For weeks, officials had debated how to prevent the Mississippi River from overwhelming New Orleans, a city still recovering from the effects of Hurricane Katrina. One option was to open the Morganza Spillway, a damn-like structure built in the early 1950 mainly to relieve pressure on the mighty Mississippi. The Morganza, as the spillway is known, has been opened only once before, in 1973. The decision to open the spillway on Saturday afternoon means that some 3,000 square miles of verdant, sparsely populated farmland will flood. It was no doubt a grueling decision, but shouldn't be all that surprising: each year, the federal government sends written notices warning people within the Atchafalaya River basin that the Morganza could be opened.
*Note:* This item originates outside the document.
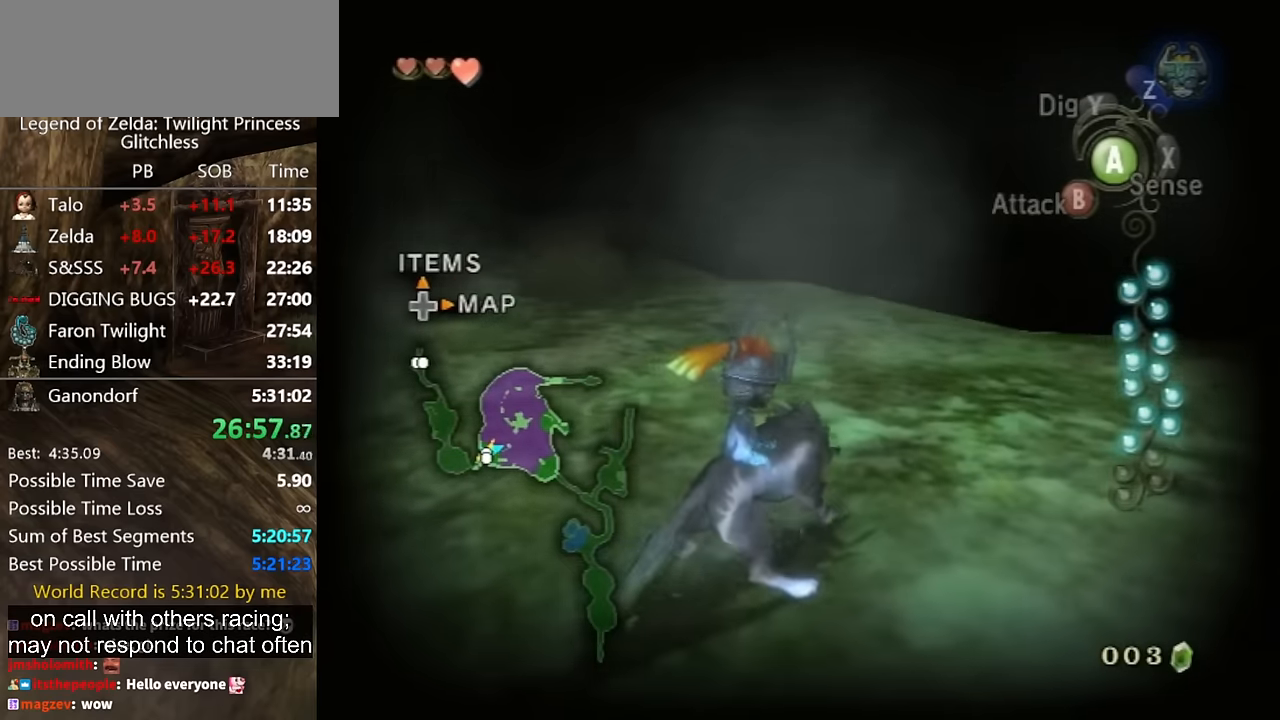
{"buttons": [], "left_stick": "center", "right_stick": "center", "events": []}
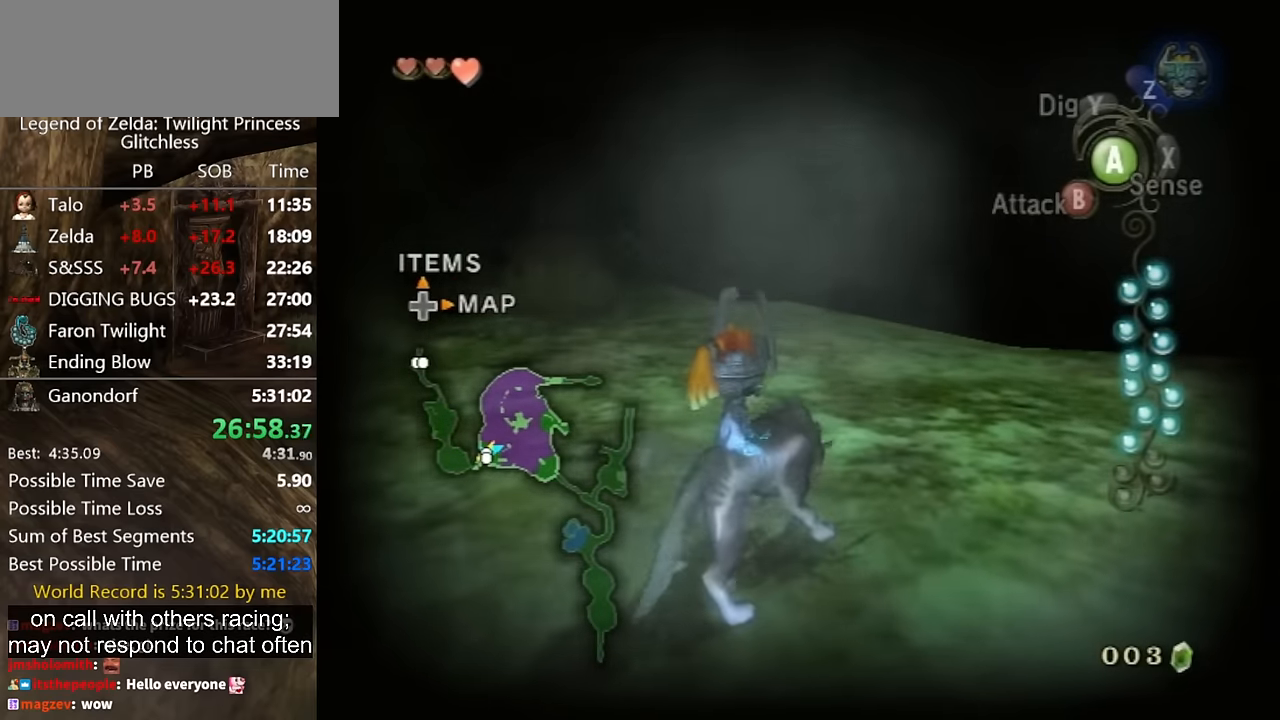
{"buttons": [], "left_stick": "right", "right_stick": "center", "events": [[400, "left_stick", "right"]]}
Louis Hebert, a 55-year-old electrical engineer, stood along the banks of the Atchafalaya, and recalled one of Berwick's last major floods, in the early 1970s. Back then, he sat atop the floodwalls, dangling his feet in the water. Massively tall new floodwalls have since been built, but he's still concerned. That's because by Saturday afternoon, the Atchafalaya was already more than three feet above the level considered "flood stage." The authorities warn that by Wednesday water may cross the floodwalls — sending water into the neighborhood of trailers and modest homes that line Texas Street. Hebert's mother-in-law lives in one of the trailers. But the water may come sooner: The Atchafaya remains open to boat traffic. So every boat that passes, he fears, could push water into the neighborhood. "All these folks can do," he said, "is pray."